Do Dual Convictions for Single Crime of Attempted Homicide With Aggravated Battery Cause Double Jeopardy Violation ?
In Gordon v. State, 780 So. 2d 17 (Fla. 2001), the Court held that convictions as charged of attempted first-degree murder with a firearm and aggravated battery causing great bodily harm did not cause a double jeopardy violation.
In light of the almost identical counts of attempted murder charged for a single act in this case, which resulted in convictions of different lesser included offenses, it is clear that Gordon rests upon an error in legal analysis and is unacceptable in actual practice.
Puryear v. State, 810 So. 2d 901, 905 (Fla. 2002) ("The doctrine of stare decisis bends where ... there has been an error in legal analysis.");
Brown v. State, 719 So. 2d 882, 890 (Fla. 1998) (Wells, J., dissenting) ("Intellectual honesty continues to demand that precedent be followed unless there has been a clear showing that the earlier decision was factually or legally erroneous or has not proven acceptable in actual practice.").
In Gordon, the court approved a district court decision affirming convictions of attempted first-degree murder, aggravated battery causing great bodily harm, and felony causing bodily injury for the defendant's act of shooting the victim during a robbery attempt. See 780 So. 2d at 18, 25.

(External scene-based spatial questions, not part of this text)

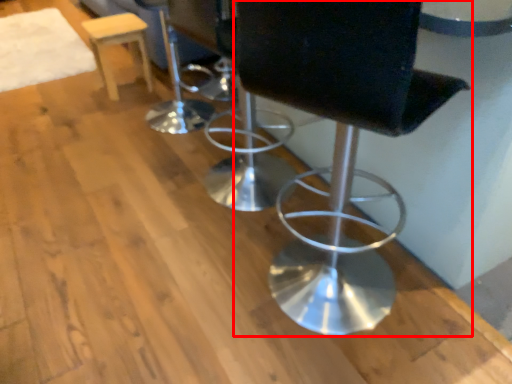
Question: From the image's perspective, considering the relative positions of chair (annotated by the red box) and stool in the image provided, where is chair (annotated by the red box) located with respect to the staircase?

Choices:
 (A) above
 (B) below

Answer: (B)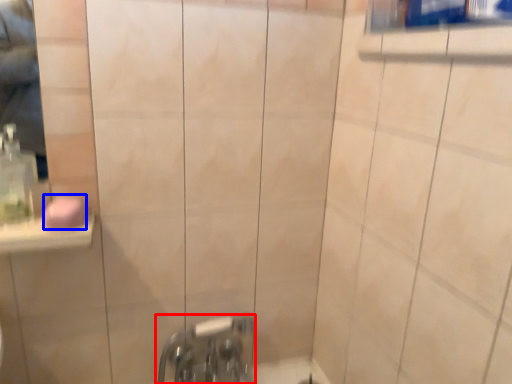
Question: Which of the following is the farthest to the observer, tap (highlighted by a red box) or soap (highlighted by a blue box)?

Choices:
 (A) tap
 (B) soap

Answer: (A)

Applying the exception in section 775.021(4)(b)(2), Florida Statutes (2004), to the statement of legislative preference that a defendant be convicted for each crime committed in a criminal episode, we adopted language from Justice Shaw's dissenting opinion in Carawan v. State, 515 So. 2d 161, 173 (Fla. 1987).
Justice Shaw stated in Carawan that "the primary evil of aggravated battery is that it inflicts physical injury on the victim, whereas the primary evil of attempted homicide is that it may inflict death." See id., quoted in Gordon, 780 So. 2d at 23.
The Court therefore concluded in Gordon that the crimes were "not 'degree variants' of the same underlying offense" for which dual convictions are unauthorized pursuant to section 775.021(4)(b)(2). 780 So. 2d at 25.